JSC Concern Morinformsystem-Agat
- Native name: Russian: АО Концерн Моринсис-Агат
- Romanized name: AO Kontsern Morinsis-Agat
- Company type: Joint-stock company
- Industry: Defense industry
- Predecessor: SPA Agat SPA Mars [ru] CRI Kurs [ru] PA Binom NPP Kaluga Instrument-Making Plant Typhoon [ru]
- Founded: February 3, 2004; 22 years ago
- Headquarters: Moscow, Russia
- Area served: Worldwide
- Key people: Hramov Mikhail Urevich (CEO)
- Products: Missiles and related to electronic equipment
- Revenue: 7,512,490,000 Russian ruble (2017)
- Operating income: −117,736,000 Russian ruble (2017)
- Net income: 3,502,000 Russian ruble (2017)
- Total assets: 50,733,607,000 Russian ruble (2017)
- Owner: Marine Instrumentation Corporation (100%)
- Parent: Marine Instrumentation Corporation
- Website: www.concern-agat.ru

= Concern Morinformsystem-Agat =

Russian joint stock company

Concern Morinformsystem-Agat is a Russian joint stock company that engages in the development and production of integrated structures for the military-industrial sector in the Russian Federation and internationally. The original company was established in 1942 as a Special Design Bureau (SDB) of the People's Commissariat of the Shipbuilding Industry of the USSR.

Morinformsystem-Agat manufactures equipment and instruments for warships. Scientific Production Association Agat is the core company of the concern.

Its products include the Klub-S and Klub-N missile fire-control systems, Bal-E missile systems, MR-123 and Puma (5P-10) artillery systems, and radar stations such as the Predel-E coastal over-the-horizon radar system.

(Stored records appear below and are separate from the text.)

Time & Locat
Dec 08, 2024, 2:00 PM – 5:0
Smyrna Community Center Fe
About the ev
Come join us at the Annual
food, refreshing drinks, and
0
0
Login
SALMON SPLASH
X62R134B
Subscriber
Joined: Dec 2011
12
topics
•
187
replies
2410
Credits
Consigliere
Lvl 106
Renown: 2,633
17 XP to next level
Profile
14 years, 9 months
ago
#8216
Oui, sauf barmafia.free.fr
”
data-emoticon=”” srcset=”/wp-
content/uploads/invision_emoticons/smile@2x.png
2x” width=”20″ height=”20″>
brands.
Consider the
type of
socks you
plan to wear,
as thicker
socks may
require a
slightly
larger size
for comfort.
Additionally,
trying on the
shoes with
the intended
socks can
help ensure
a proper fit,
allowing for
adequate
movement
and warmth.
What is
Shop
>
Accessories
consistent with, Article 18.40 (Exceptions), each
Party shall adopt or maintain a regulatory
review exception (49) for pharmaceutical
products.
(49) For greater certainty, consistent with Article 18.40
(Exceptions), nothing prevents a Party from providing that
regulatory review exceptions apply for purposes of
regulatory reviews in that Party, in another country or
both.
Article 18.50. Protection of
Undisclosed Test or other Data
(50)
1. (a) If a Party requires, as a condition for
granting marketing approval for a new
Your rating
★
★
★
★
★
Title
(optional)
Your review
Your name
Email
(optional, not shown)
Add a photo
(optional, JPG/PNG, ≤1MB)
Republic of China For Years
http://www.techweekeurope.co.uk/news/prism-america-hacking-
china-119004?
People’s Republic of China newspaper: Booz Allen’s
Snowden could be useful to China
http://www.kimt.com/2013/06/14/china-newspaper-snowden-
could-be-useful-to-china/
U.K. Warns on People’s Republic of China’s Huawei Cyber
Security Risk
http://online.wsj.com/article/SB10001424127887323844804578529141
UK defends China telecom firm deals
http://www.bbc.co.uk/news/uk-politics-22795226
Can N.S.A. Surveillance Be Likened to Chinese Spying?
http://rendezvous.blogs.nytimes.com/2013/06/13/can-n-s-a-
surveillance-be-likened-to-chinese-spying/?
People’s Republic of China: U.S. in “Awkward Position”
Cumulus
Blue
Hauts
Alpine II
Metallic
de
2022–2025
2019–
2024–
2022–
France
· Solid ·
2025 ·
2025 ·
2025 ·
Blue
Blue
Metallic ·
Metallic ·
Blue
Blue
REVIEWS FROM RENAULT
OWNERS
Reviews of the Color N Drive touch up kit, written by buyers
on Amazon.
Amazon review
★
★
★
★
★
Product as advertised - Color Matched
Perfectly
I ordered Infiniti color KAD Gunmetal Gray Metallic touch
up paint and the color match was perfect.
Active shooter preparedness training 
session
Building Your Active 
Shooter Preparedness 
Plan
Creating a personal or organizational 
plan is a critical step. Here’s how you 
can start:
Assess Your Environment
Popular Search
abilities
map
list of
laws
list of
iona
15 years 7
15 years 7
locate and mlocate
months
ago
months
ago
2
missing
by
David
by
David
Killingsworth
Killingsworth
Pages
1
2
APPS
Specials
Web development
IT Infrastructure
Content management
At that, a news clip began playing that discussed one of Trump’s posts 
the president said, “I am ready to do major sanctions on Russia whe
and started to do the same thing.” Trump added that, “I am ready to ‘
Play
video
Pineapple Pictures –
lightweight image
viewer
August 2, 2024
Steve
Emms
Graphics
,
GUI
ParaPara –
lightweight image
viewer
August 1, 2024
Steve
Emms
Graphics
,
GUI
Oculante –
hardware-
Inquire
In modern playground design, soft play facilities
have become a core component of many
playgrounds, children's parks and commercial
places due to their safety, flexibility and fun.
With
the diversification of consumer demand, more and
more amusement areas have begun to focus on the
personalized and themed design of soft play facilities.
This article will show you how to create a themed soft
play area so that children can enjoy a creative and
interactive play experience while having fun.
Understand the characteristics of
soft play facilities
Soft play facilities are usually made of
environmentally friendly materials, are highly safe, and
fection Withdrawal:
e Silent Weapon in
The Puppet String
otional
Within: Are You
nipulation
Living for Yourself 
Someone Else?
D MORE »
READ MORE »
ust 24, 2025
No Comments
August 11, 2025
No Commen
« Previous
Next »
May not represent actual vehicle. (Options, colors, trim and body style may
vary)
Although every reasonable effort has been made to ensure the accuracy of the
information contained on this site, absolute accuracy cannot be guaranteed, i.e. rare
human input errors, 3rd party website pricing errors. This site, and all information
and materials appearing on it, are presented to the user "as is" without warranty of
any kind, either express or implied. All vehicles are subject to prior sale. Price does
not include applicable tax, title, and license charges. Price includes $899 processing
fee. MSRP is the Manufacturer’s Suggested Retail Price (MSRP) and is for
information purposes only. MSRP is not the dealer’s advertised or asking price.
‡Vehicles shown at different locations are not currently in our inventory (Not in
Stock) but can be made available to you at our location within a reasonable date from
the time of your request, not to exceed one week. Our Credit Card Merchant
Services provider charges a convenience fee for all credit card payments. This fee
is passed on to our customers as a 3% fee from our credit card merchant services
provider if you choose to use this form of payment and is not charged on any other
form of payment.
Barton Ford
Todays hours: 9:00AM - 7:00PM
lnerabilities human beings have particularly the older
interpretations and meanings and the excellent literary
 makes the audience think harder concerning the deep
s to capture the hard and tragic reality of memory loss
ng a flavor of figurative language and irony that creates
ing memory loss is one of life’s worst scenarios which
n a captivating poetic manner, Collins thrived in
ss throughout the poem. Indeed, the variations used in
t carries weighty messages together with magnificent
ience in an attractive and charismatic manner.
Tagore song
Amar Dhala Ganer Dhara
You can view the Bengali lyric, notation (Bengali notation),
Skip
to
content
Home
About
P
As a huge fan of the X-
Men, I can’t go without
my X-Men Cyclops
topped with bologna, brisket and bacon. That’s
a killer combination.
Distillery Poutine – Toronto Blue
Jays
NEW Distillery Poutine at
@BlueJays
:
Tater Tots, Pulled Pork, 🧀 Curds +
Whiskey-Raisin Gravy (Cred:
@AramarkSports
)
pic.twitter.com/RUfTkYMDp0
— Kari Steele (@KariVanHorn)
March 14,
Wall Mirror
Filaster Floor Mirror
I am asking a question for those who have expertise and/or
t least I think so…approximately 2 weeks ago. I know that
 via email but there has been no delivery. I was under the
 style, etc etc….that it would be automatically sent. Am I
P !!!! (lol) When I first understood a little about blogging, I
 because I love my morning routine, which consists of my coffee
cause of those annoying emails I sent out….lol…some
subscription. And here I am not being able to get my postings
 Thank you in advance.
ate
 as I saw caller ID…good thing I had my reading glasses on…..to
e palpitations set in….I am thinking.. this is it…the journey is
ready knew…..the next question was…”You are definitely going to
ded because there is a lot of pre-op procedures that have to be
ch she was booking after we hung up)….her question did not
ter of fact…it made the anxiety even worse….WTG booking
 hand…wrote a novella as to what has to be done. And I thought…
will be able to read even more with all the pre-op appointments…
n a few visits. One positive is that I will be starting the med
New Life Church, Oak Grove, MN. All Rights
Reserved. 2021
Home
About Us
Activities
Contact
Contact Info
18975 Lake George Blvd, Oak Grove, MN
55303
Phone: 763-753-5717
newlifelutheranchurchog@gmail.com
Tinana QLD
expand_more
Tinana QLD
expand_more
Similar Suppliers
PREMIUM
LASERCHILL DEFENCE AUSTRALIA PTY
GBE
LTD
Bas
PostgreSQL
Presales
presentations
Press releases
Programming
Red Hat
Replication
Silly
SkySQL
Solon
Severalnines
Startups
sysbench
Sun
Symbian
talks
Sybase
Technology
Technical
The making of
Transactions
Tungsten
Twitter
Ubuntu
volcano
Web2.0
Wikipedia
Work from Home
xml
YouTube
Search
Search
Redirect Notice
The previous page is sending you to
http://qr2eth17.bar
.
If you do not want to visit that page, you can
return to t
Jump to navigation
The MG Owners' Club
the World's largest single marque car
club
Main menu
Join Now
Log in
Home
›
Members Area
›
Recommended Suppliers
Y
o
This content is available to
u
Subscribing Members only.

== Direction of activity ==
The Concern is engaged in the development, production, warranty service, modernization, repair and disposal of integrated multifunctional ship control systems, integrated automation tools for controlling naval forces, control systems for marine missile and artillery complexes, combat information and control systems for surface ships and submarines, shipboard automated mine action control systems, shipboard unified computing machines, training complexes, multifunctional ship-based and shore-based radar systems, means of joint use of weapons and fire indication, shipboard and coastal missile systems, as well as sonar systems.